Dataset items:
┏━━

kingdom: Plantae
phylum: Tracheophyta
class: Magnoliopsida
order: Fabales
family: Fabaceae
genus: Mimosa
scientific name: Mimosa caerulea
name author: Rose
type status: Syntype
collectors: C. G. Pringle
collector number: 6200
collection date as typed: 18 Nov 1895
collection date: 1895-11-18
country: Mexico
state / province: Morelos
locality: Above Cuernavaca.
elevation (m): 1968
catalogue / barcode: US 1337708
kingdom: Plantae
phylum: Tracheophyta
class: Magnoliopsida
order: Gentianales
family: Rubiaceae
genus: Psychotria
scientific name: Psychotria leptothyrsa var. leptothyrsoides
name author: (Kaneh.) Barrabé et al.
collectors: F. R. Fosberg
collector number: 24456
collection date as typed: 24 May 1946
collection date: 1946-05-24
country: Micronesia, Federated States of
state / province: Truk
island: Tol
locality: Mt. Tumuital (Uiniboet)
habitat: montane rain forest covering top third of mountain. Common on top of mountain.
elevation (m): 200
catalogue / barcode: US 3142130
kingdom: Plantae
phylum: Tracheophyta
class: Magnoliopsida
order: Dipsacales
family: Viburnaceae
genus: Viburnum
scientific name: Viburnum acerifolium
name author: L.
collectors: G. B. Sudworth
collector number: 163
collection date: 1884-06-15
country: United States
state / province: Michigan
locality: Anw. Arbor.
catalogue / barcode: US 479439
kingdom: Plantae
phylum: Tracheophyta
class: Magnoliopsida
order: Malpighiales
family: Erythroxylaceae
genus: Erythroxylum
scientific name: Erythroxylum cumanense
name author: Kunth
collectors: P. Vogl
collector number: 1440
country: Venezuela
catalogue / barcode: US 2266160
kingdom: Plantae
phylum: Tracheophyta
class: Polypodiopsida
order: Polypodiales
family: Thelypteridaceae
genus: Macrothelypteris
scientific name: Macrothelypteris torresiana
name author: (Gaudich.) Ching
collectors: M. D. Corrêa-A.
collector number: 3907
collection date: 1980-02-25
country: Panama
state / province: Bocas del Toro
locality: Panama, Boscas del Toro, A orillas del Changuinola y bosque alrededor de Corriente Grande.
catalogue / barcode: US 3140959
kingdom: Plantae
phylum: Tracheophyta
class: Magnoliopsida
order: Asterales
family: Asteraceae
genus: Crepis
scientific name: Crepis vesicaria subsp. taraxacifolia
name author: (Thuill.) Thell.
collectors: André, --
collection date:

┗━━

Exercise description:
Copy every line of the records above word for word, from the first to the last.

Solution for this exercise:
kingdom: Plantae
phylum: Tracheophyta
class: Magnoliopsida
order: Fabales
family: Fabaceae
genus: Mimosa
scientific name: Mimosa caerulea
name author: Rose
type status: Syntype
collectors: C. G. Pringle
collector number: 6200
collection date as typed: 18 Nov 1895
collection date: 1895-11-18
country: Mexico
state / province: Morelos
locality: Above Cuernavaca.
elevation (m): 1968
catalogue / barcode: US 1337708
kingdom: Plantae
phylum: Tracheophyta
class: Magnoliopsida
order: Gentianales
family: Rubiaceae
genus: Psychotria
scientific name: Psychotria leptothyrsa var. leptothyrsoides
name author: (Kaneh.) Barrabé et al.
collectors: F. R. Fosberg
collector number: 24456
collection date as typed: 24 May 1946
collection date: 1946-05-24
country: Micronesia, Federated States of
state / province: Truk
island: Tol
locality: Mt. Tumuital (Uiniboet)
habitat: montane rain forest covering top third of mountain. Common on top of mountain.
elevation (m): 200
catalogue / barcode: US 3142130
kingdom: Plantae
phylum: Tracheophyta
class: Magnoliopsida
order: Dipsacales
family: Viburnaceae
genus: Viburnum
scientific name: Viburnum acerifolium
name author: L.
collectors: G. B. Sudworth
collector number: 163
collection date: 1884-06-15
country: United States
state / province: Michigan
locality: Anw. Arbor.
catalogue / barcode: US 479439
kingdom: Plantae
phylum: Tracheophyta
class: Magnoliopsida
order: Malpighiales
family: Erythroxylaceae
genus: Erythroxylum
scientific name: Erythroxylum cumanense
name author: Kunth
collectors: P. Vogl
collector number: 1440
country: Venezuela
catalogue / barcode: US 2266160
kingdom: Plantae
phylum: Tracheophyta
class: Polypodiopsida
order: Polypodiales
family: Thelypteridaceae
genus: Macrothelypteris
scientific name: Macrothelypteris torresiana
name author: (Gaudich.) Ching
collectors: M. D. Corrêa-A.
collector number: 3907
collection date: 1980-02-25
country: Panama
state / province: Bocas del Toro
locality: Panama, Boscas del Toro, A orillas del Changuinola y bosque alrededor de Corriente Grande.
catalogue / barcode: US 3140959
kingdom: Plantae
phylum: Tracheophyta
class: Magnoliopsida
order: Asterales
family: Asteraceae
genus: Crepis
scientific name: Crepis vesicaria subsp. taraxacifolia
name author: (Thuill.) Thell.
collectors: André, --
collection date:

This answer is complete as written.